# LABOUR - UK VERSION



## Jae (May 6, 2002)

THIS IS LABOUR GOVERNMENT

REST OF THE WORLD VERSION:

The squirrel works hard in the withering heat all summer long, building and improving his house and laying up supplies for the winter.

The grasshopper thinks he's a fool, and laughs and dances and plays the summer away. Come winter, the squirrel is warm and well fed.

The shivering grasshopper has no food or shelter, so he dies out in the cold.

THE END

------------------------------------------------------------------------

LABOUR GOVERNMENT THE UK VERSION

The squirrel works hard in the withering heat all summer long, building his house and laying up supplies for the winter. The grasshopper thinks he's a fool, and laughs and dances and plays the summer away.

Come winter, the squirrel is warm and well fed.

A social worker finds the shivering grasshopper, calls a press conference and demands to know why the squirrel should be allowed to be warm and well fed while others less fortunate, like the grasshopper, are cold and starving.

The BBC shows up to provide live coverage of the shivering grasshopper; with cuts to a video of the squirrel in his comfortable warm home with a table laden with food.

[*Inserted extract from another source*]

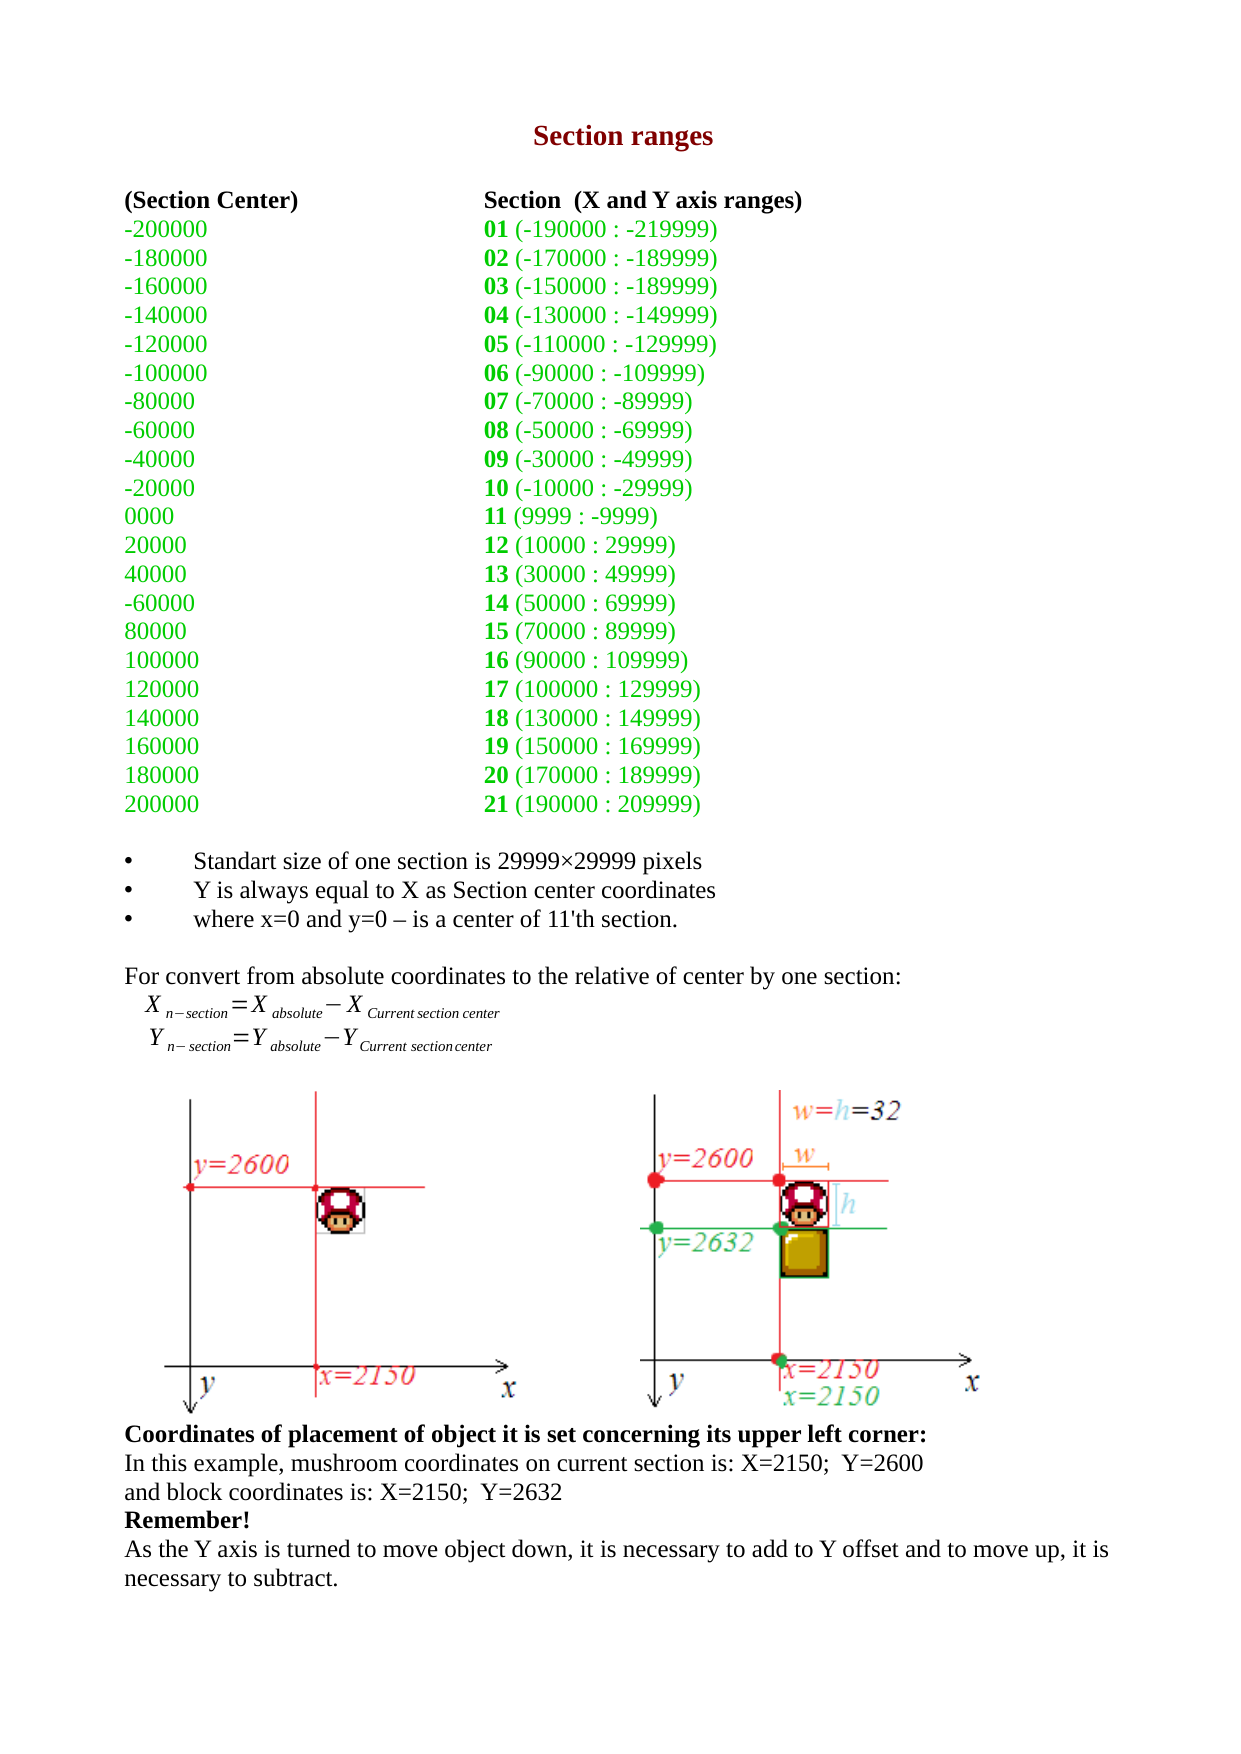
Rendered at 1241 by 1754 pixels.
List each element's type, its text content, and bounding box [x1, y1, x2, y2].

The British press inform people that they should be ashamed that in a country of such wealth, this poor grasshopper is allowed to suffer so, while others have plenty.

The labour Party, Greenpeace, Animal Rights and The Grasshopper Council of GB demonstrate in front of the squirrel's house. The BBC, interrupting a cultural festival special from Notting Hill with breaking news, broadcasts a multi-cultural choir singing 'We shall
overcome'.

Ken Livingstone rants in an interview with Trevor McDonald that the squirrel got rich off the backs of grasshoppers, and calls for an immediate tax hike on the squirrel to make him pay his 'fair share' and increases the charge for squirrels to enter inner London .

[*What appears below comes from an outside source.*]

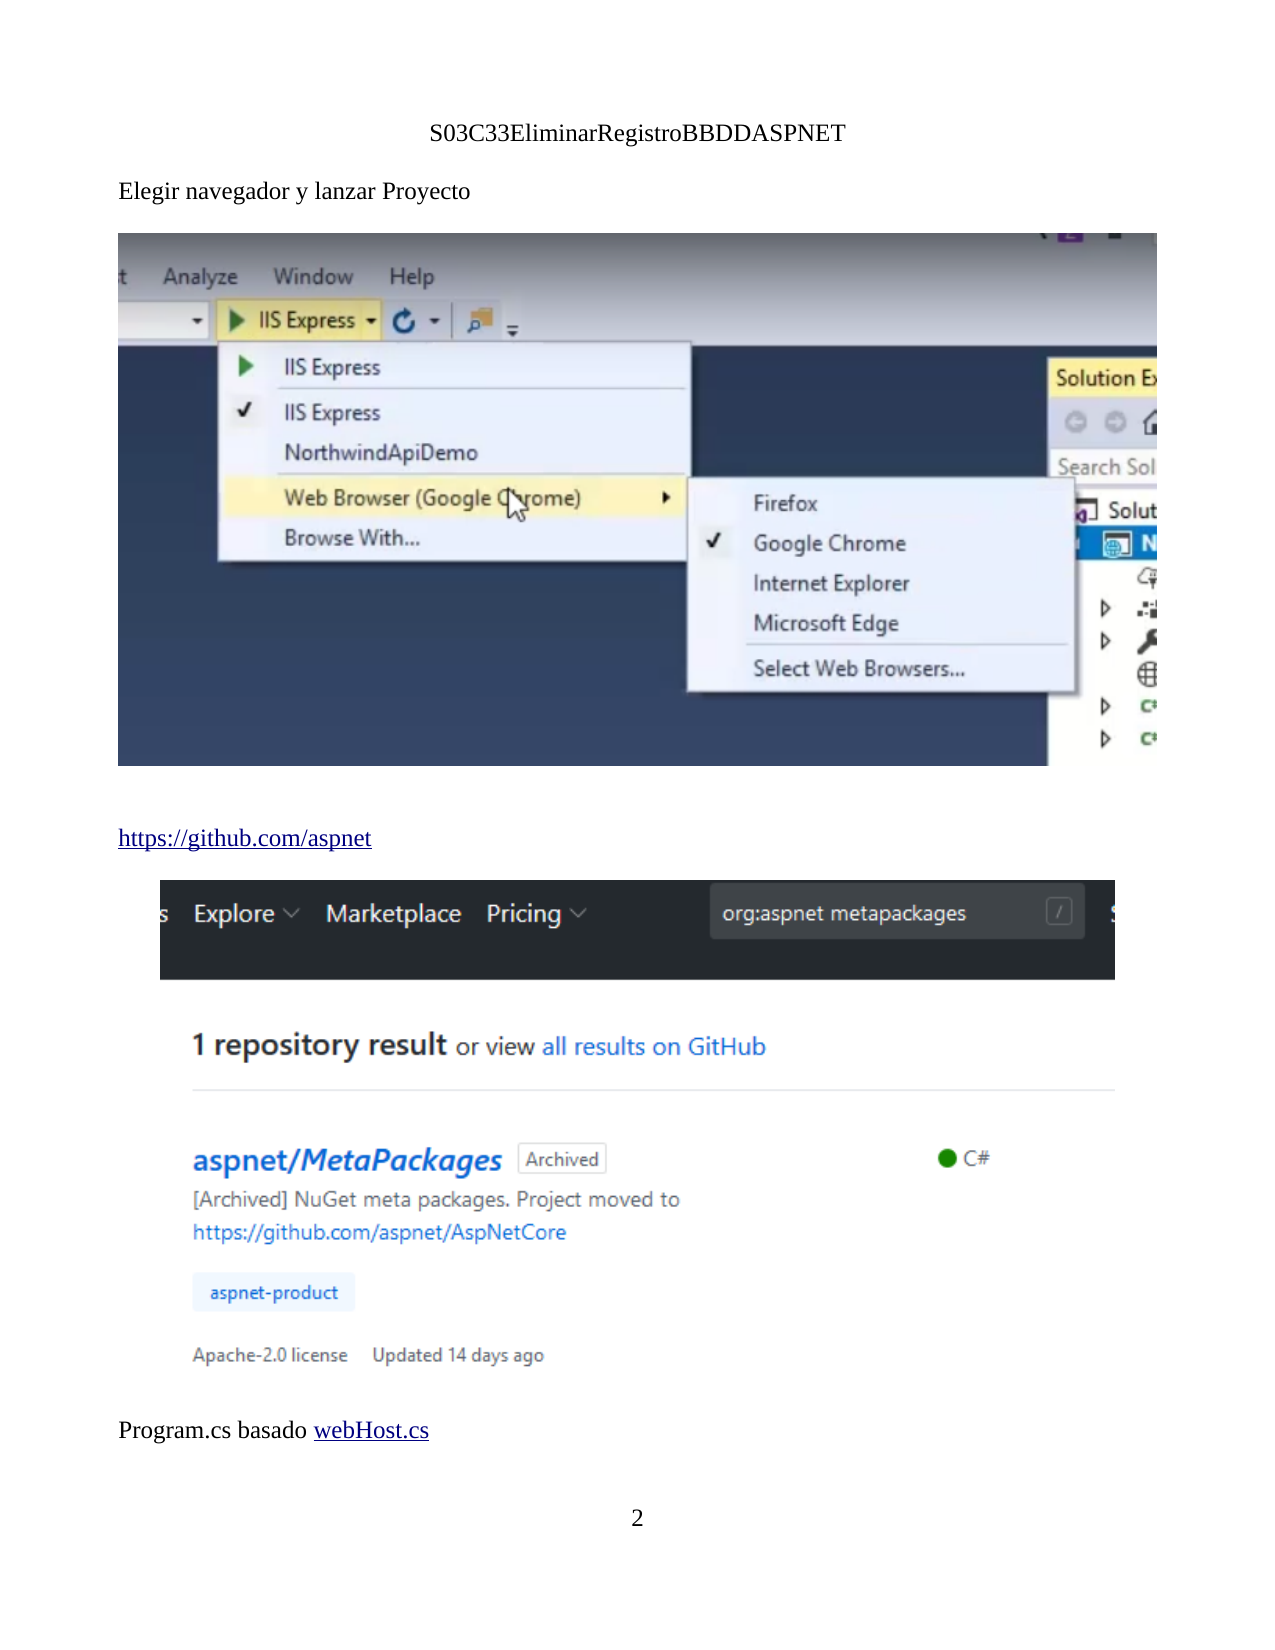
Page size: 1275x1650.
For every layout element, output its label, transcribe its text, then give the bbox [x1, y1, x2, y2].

In response to pressure from the media, the Government drafts the Economic Equity and Grasshopper anti Discrimination Act, retroactive to the beginning of the summer.

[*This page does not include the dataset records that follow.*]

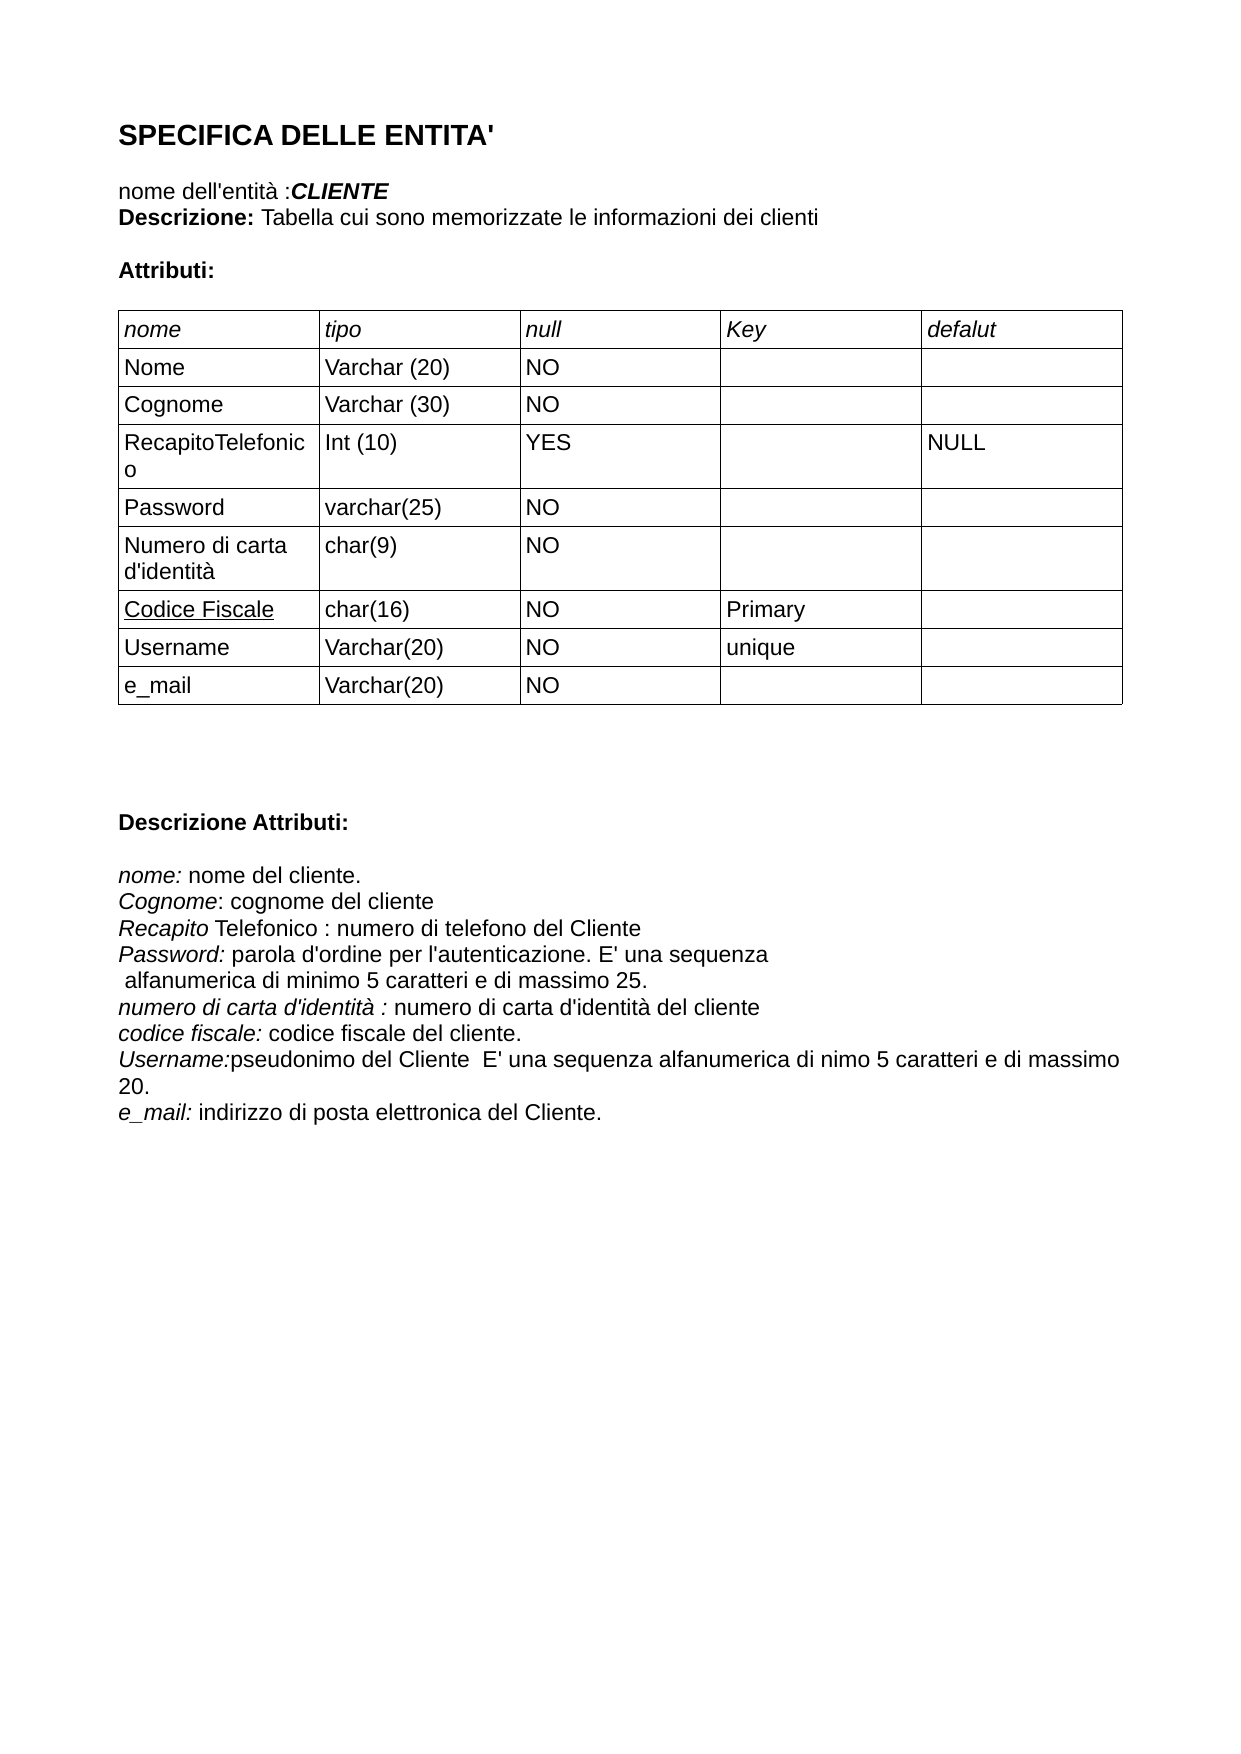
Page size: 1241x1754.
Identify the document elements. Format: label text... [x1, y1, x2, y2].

table_cell Primary [721, 591, 921, 628]
table_header nome [119, 311, 319, 348]
table_cell [721, 527, 921, 590]
table_header null [521, 311, 720, 348]
table_cell NO [521, 387, 720, 423]
text Cognome: cognome del cliente [118, 888, 1122, 915]
table_cell NO [521, 349, 720, 386]
text e_mail: indirizzo di posta elettronica del Cliente. [118, 1099, 1122, 1126]
text alfanumerica di minimo 5 caratteri e di massimo 25. [118, 967, 1122, 994]
table_cell YES [521, 425, 720, 488]
table_cell NO [521, 667, 720, 704]
table_cell NO [521, 629, 720, 666]
table_cell e_mail [119, 667, 319, 704]
table_cell Varchar (20) [320, 349, 520, 386]
table_cell [721, 667, 921, 704]
table_cell Varchar(20) [320, 667, 520, 704]
table_cell [721, 387, 921, 423]
text numero di carta d'identità : numero di carta d'identità del cliente [118, 994, 1122, 1020]
table_cell [922, 349, 1122, 386]
text Username:pseudonimo del Cliente E' una sequenza alfanumerica di nimo 5 caratteri e di massimo 20. [118, 1046, 1122, 1099]
table_cell [721, 425, 921, 488]
table_cell Cognome [119, 387, 319, 423]
table_cell Varchar(20) [320, 629, 520, 666]
table_cell Username [119, 629, 319, 666]
table_header Key [721, 311, 921, 348]
table_cell varchar(25) [320, 489, 520, 526]
text SPECIFICA DELLE ENTITA' [118, 118, 1122, 152]
table_cell NULL [922, 425, 1122, 488]
table_cell RecapitoTelefonico [119, 425, 319, 488]
table_header tipo [320, 311, 520, 348]
table_cell Nome [119, 349, 319, 386]
text codice fiscale: codice fiscale del cliente. [118, 1020, 1122, 1046]
table_cell NO [521, 527, 720, 590]
table_cell [922, 489, 1122, 526]
table_cell NO [521, 489, 720, 526]
table_cell Int (10) [320, 425, 520, 488]
table_cell char(16) [320, 591, 520, 628]
table_cell [922, 667, 1122, 704]
text Descrizione: Tabella cui sono memorizzate le informazioni dei clienti [118, 204, 1122, 231]
table_cell NO [521, 591, 720, 628]
table_cell [922, 629, 1122, 666]
table_cell Varchar (30) [320, 387, 520, 423]
table_cell [922, 387, 1122, 423]
table_cell [922, 591, 1122, 628]
table_cell Numero di carta d'identità [119, 527, 319, 590]
table_cell Password [119, 489, 319, 526]
table_cell unique [721, 629, 921, 666]
text nome: nome del cliente. [118, 862, 1122, 888]
text Descrizione Attributi: [118, 809, 1122, 836]
text Attributi: [118, 257, 1122, 283]
table_cell Codice Fiscale [119, 591, 319, 628]
table_cell [721, 489, 921, 526]
table_cell [922, 527, 1122, 590]
text Recapito Telefonico : numero di telefono del Cliente [118, 915, 1122, 941]
table_cell char(9) [320, 527, 520, 590]
text Password: parola d'ordine per l'autenticazione. E' una sequenza [118, 941, 1122, 967]
text nome dell'entità :CLIENTE [118, 178, 1122, 204]
table_cell [721, 349, 921, 386]
table_header defalut [922, 311, 1122, 348]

The squirrel's taxes are reassessed. He is taken to court and fined for failing to hire grasshoppers as builders for the work he was doing on his home and an additional fine for contempt when he told the court the grasshopper did not want to work. The grasshopper is provided with a council house, financial aid to furnish it and an account with a local taxi firm to ensure he can be socially mobile. The squirrel's food is seized and re distributed to the more needy members of society, in this case the grasshopper.

Without enough money to buy more food, to pay the fine and his newly imposed retroactive taxes, the squirrel has to downsize and start building a new home. The local authority takes over his old home and utilises it as a temporary home for asylum seeking cats who had hijacked a plane to get to Britain as they had to share their country of origin with mice. On arrival they tried to blow up the airport because of Britain 's apparent love of dogs.

The cats had been arrested for the international offence of hijacking and attempted bombing but were immediately released because the police fed them pilchards instead of salmon whilst in custody. Initial moves to return them to their own country were abandoned, because it was feared they would face death by the mice. The cats devise and start a scam to obtain money from people's credit cards.

A Panorama special shows the grasshopper finishing up the last of the squirrel's food, though spring is still months away, while the council house he is in, crumbles around him because he hasn't bothered to maintain the house. He is shown to be taking drugs. Inadequate government funding is blamed for the grasshoppers' drug 'illness'.

The cats seek recompense in the British courts for their treatment since arrival in UK .

The grasshopper gets arrested for stabbing an old dog during a burglary to get money for his drugs habit. He is imprisoned but released immediately because he has been in custody for a few weeks. He is placed in the care of the probation service to monitor and
supervise him.. Within a few weeks he has killed a guinea pig in a botched robbery.

A commission of enquiry, that will eventually cost £10,000,000 and state the obvious, is set up. Additional money is put into funding a drug rehabilitation scheme for grasshoppers and legal aid for lawyers representing asylum seekers is increased. The government praises the asylum-seeking cats for enriching Britain's multicultural diversity, and dogs are criticised by the government for failing to befriend the cats.

The grasshopper dies of a drug overdose. The usual sections of the press blame it on the obvious failure of government to address the root causes of despair arising from social inequity and his traumatic experience of prison. They call for the resignation of a government minister.

The cats are paid a million pounds each because their rights were infringed when the government failed to inform them there were mice in the United Kingdom .

The squirrel, the dogs and the victims of the hijacking, the bombing, the burglaries and robberies have to pay an additional percentage on their credit cards to cover losses. Their taxes are increased to pay for law and order, and they are told that they will have to work beyond 65 because of a shortfall in government funds.

THE END


----------



## Ady. (Oct 25, 2009)

All true, but what would a cat do with millions of pounds? :roll: :lol:


----------



## Sparks001 (Jun 18, 2007)

Ady. said:


> All true, but what would a cat do with millions of pounds? :roll: :lol:


Leave it to an old ladies home when it dies :?:


----------



## Kell (May 28, 2002)

Sparks001 said:


> Ady. said:
> 
> 
> > All true, but what would a cat do with millions of pounds? :roll: :lol:
> ...


arf arf


----------



## T3RBO (Dec 9, 2003)

Clever :lol:


----------